NEW YORK — Plans to expand the New York University campus in Greenwich Village are running into resistance from local residents, who say it would destroy a historic section of Manhattan.

A local coalition that includes 50 area business owners is demanding that the university modify plans that would add 2.4 million square feet of academic and residential space to the campus.

"NYU's current plans would do more harm than good for the community," said Judy Paul, president of the Washington Square Hotel, in a statement sent to AFP on behalf of a group named "Villagers for a Sustainable Neighborhood."

Greenwich Village is known for the artistic and bohemian lifestyle and its picturesque old row houses, which sharply contrast with the dizzying heights of nearby New York skyscrapers.

The "Village," as residents call it, is home to the main campus of NYU, founded in 1931. NYU has some 40,000 students, one of the largest student populations of any private US university.

NYU also has some 16,000 people on its payroll, making it one of the city's largest employers, according to its website.

The development plan calls for building skyscrapers on two large city blocks south of Washington Square.
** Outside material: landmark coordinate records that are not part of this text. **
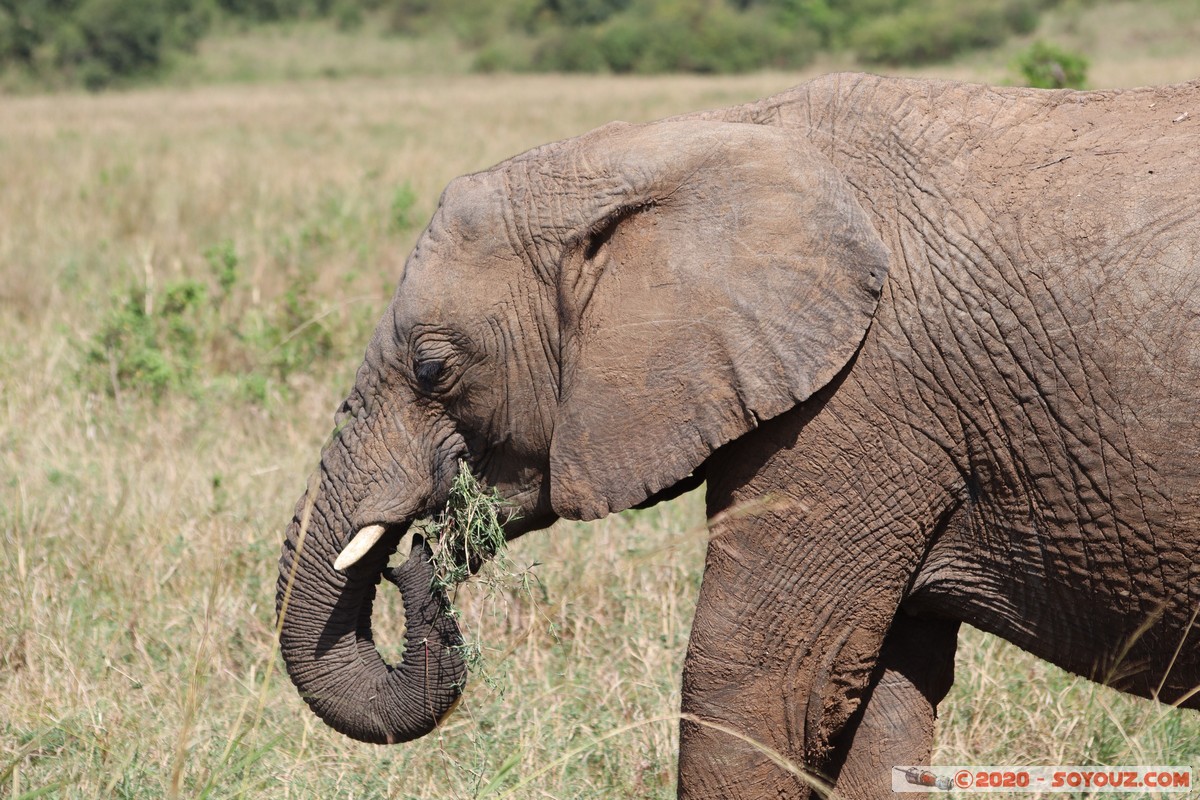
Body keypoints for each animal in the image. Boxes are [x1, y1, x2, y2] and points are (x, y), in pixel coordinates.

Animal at [276, 71, 1200, 796]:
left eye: (434, 369)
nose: (425, 553)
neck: (704, 137)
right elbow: (879, 700)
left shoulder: (858, 399)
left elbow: (751, 684)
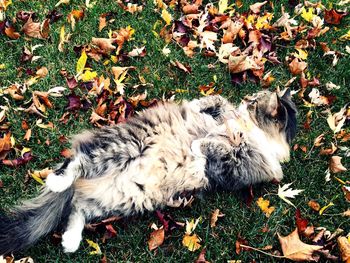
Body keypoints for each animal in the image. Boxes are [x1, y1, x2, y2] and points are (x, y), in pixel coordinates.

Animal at [0, 89, 296, 256]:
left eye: (254, 101)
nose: (247, 99)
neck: (257, 132)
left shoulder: (237, 165)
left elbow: (218, 146)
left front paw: (200, 145)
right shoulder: (225, 123)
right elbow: (216, 104)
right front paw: (204, 112)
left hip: (124, 197)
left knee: (77, 207)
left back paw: (70, 240)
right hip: (119, 149)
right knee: (75, 165)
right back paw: (57, 182)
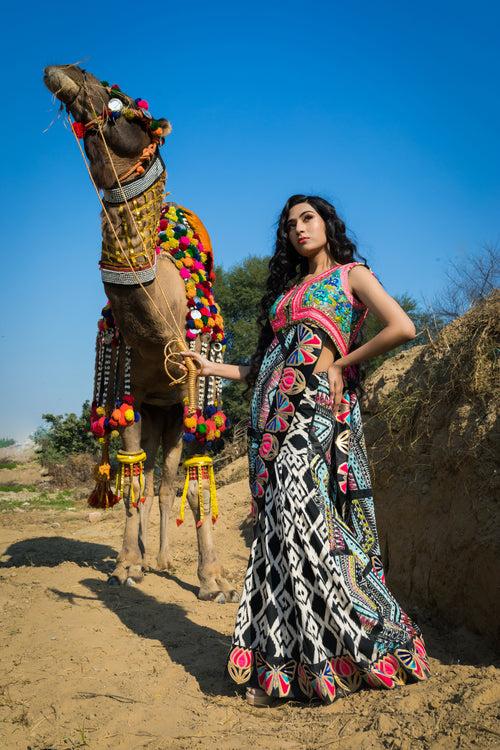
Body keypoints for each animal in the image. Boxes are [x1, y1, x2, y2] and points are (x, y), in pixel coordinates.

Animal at [43, 66, 238, 604]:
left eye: (118, 100)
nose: (67, 72)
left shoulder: (197, 392)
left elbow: (197, 480)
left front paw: (213, 580)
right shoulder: (128, 395)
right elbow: (130, 474)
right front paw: (127, 567)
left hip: (173, 413)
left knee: (169, 479)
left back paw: (170, 560)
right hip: (153, 410)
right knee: (151, 479)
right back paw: (152, 560)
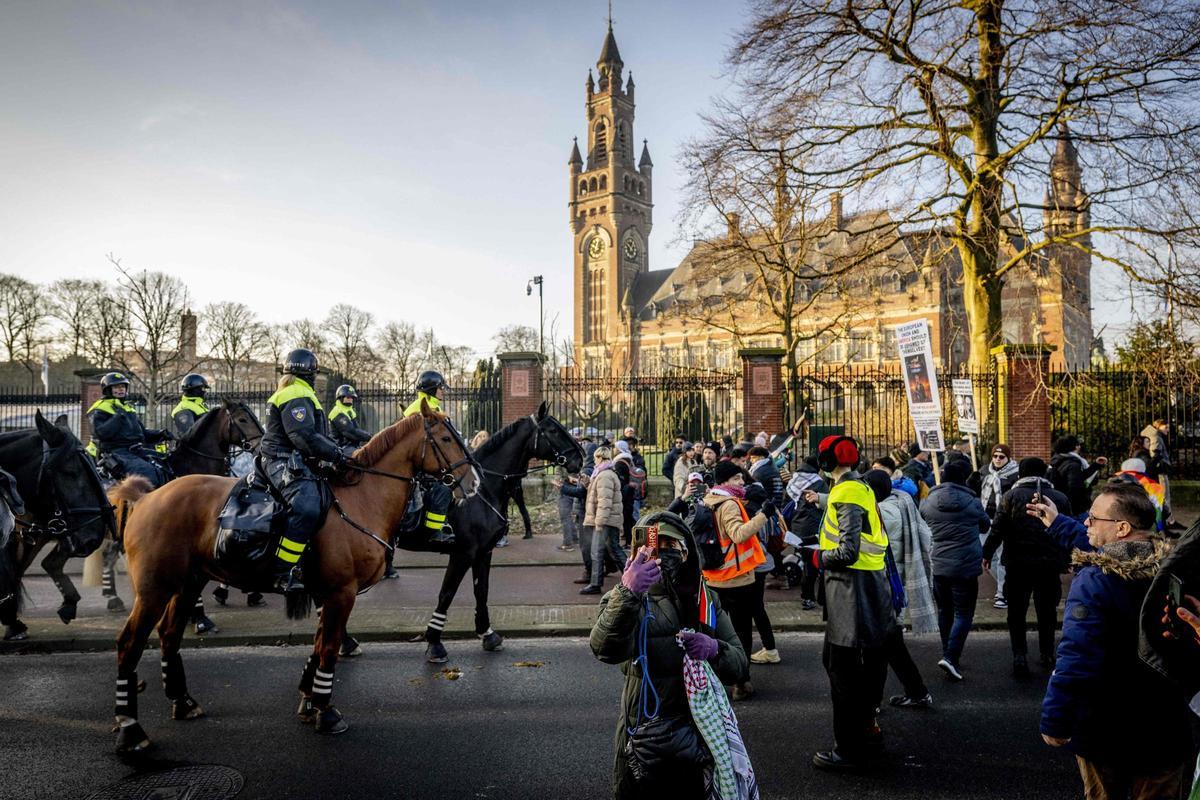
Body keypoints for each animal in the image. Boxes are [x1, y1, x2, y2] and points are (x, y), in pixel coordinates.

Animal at [108, 407, 472, 753]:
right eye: (447, 438)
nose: (474, 483)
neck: (362, 499)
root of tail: (147, 497)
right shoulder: (341, 593)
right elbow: (329, 646)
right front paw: (325, 710)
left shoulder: (328, 593)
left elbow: (320, 643)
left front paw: (309, 699)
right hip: (154, 590)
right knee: (129, 644)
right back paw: (130, 729)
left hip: (187, 583)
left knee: (169, 635)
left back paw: (182, 702)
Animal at [400, 402, 583, 662]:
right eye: (553, 430)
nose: (581, 457)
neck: (482, 490)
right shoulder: (462, 553)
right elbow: (447, 593)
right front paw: (434, 643)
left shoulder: (483, 552)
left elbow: (482, 590)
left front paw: (487, 633)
These buildings would include classrooms and offices for professors, as well as academic housing, a hotel and retail shops.

"NYU needs to secure the space it requires in order to stay relevant and rigorous and to allow academic excellence to flourish," the university said in a statement.

The expansion plan "will create an estimated 18,200 new construction jobs, as well as 2,600 long-term employment opportunities, and will generate an estimated $6 billion in construction spending," the statement said.

The neighborhood coalition is not completely opposed to the plan, but says it needs to be modified to "reduce the density and height of the buildings," "protect and improve public open spaces" and "provide infrastructure improvements."

"We believe that NYU can meet its need for growth in the future while still respecting the existing scale of Greenwich Village," read a Villagers for a Sustainable Neighborhood press release.

Greenwich Village already has one of the lowest percentages of open space in Manhattan, and the NYU project would adversely affect three of them, the neighborhood coalition said.

In a recent vote, a neighborhood council unanimously urged city officials to reject the NYU project.

The New York City Planning Department, which has approved the project, is expected to review the plan again. The plan is also being reviewed by Manhattan's borough president.

In order to proceed, the plan would also require approval from the New York city council.